I spent a lot of time in my tent and put that time to good use. I studied calculus, which was a conspicuous gap in my education. And I began to sketch. I’d never done that, even though I came from an artistic family. My father had worked his way through USC by doing artwork for Cecil B. DeMille, the great Hollywood director. My mother painted as a girl and was skilled at crafts. My sister has an eye for design. I still treasure a fire-baked clay “lizard” that she made and gave me in high school, long before my herp inclinations were apparent.
I saved my Kalahari sketchbook. I really enjoyed the activity, even though my abilities are limited. I sketched birds, drew cartoons, and inked an abstracted woman.
Those months of solitude provided the most liberating experience of my life. Granted, I was cautious when walking about in the veld, but I felt completely free to do whatever I wanted whenever I wanted. I didn’t need to worry whether something I did would piss someone off, or whether they would like my latest sketch, or sneer at my mathematical limitations. I was free – I loved it. I was surprised as I never anticipated that I would enjoy being alone. I was a happy camper.
By late September, the desert warm enough so that I could hunt lizards on most days. And it was warm enough for me to shed long pants and a shirt (usually smelly). I went back to my minimalist “warm-season” attire: shorts, belt, sack for carrying lizards, Rapidograph pen, field notebook in my back pocket, binoculars, bird guide, trenching tool for digging Typhlosaurus (Chapter 17), BB gun, and boots. This open-air attire seemed like a good idea at the time (skin cancer was not yet conspicuous on the public agenda), and I was delighted to have a minimal tan, as I have fair skin and never tan readily or deeply. [Once after a long soak in a hot bath, I later learned my prized tan was merely ground in Kalahari dirt.]
One one spring day I was at our Tsabong site in Botswana.
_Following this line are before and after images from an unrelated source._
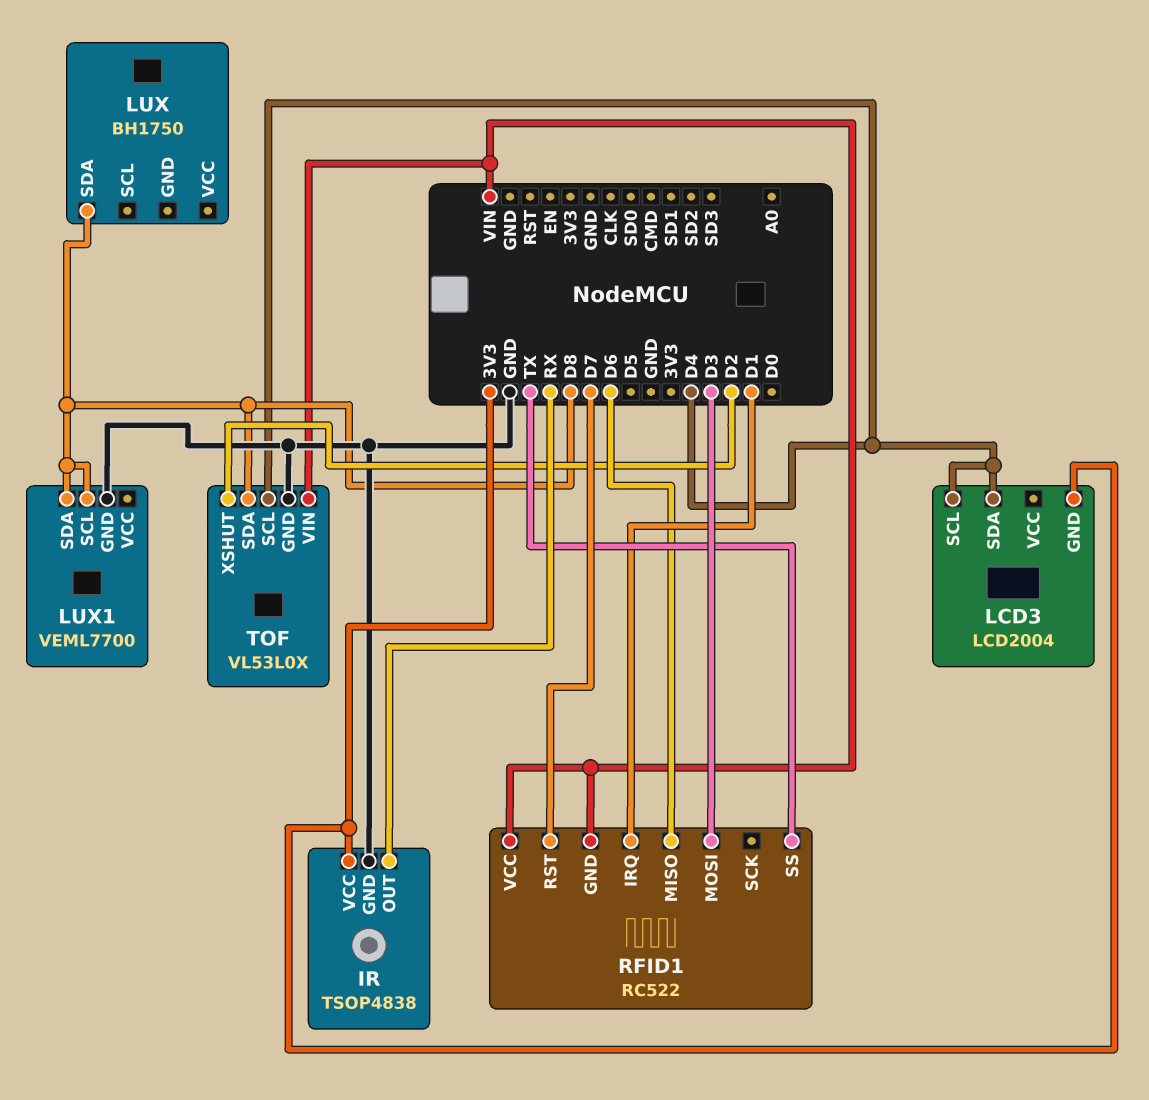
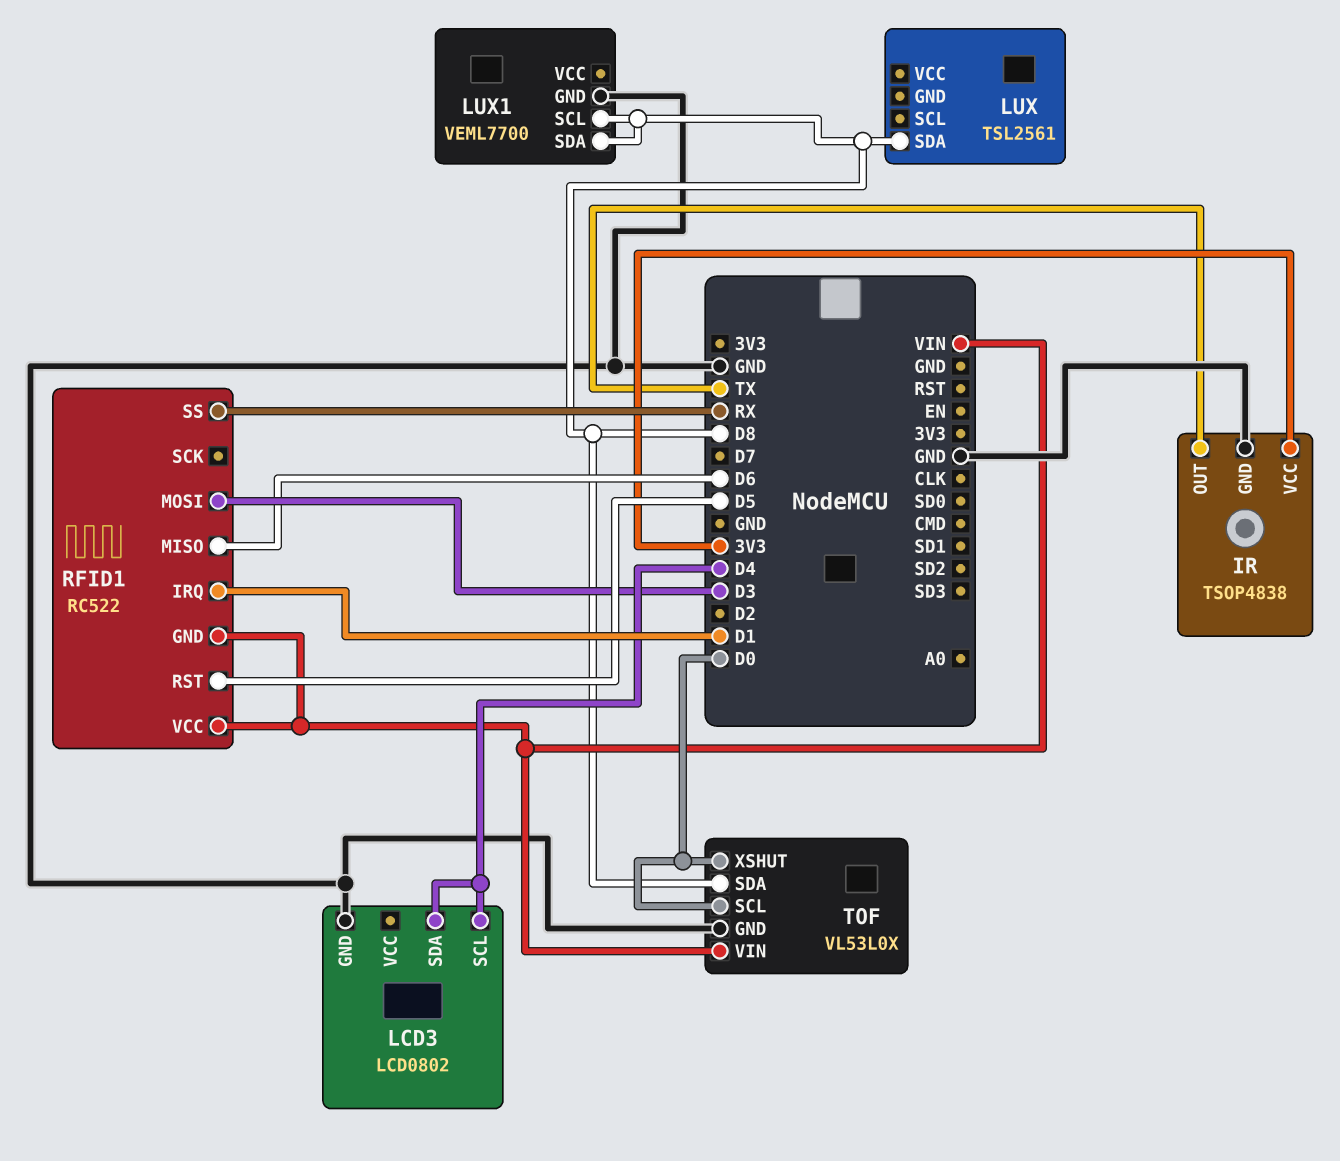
IR pin OUT: RX -> TX
LCD3: LCD2004 -> LCD0802
LCD3 pin GND: 3V3 -> GND
LUX: BH1750 -> TSL2561
RFID1 pin RST: D7 -> D5
RFID1 pin SS: TX -> RX
TOF pin SCL: D4 -> D0
TOF pin XSHUT: D2 -> D0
The nearest village was 11+ km away, and I never saw anyone on the site. So why wear shorts? Of course, I still needed a belt to hold the lizard sacks and my data notebook and pen, but I really didn’t need the shorts, which served no purpose that far from civilization.
So, I got “dressed” in the tent (minus shorts) and stepped out into the desert. The fresh air felt liberating against my bare skin, but I made the mistake of looking down at myself. Instantly I decided that going short-less in the Kalahari was a bad idea. I fled back into the tent, put on my shorts, and emerged. I may have become “more” liberated by being alone, but I was not fully liberated.
I deeply loved my last months in the Kalahari. As the trip was ending, I realized how much I’d gained. Yet I knew that I really needed another month or two of being alone to cement those gains. However, it was time to head home and move to Cambridge.
So I left the Kalahari. I was less than 100% free and liberated, but vastly more free and liberated than I’d ever been in my life. I knew my next challenges would be to maintain that freedom when I returned to civilization, to relearn how to be a social animal, and to resume my graduate education, this time at Harvard. These challenges proved hard.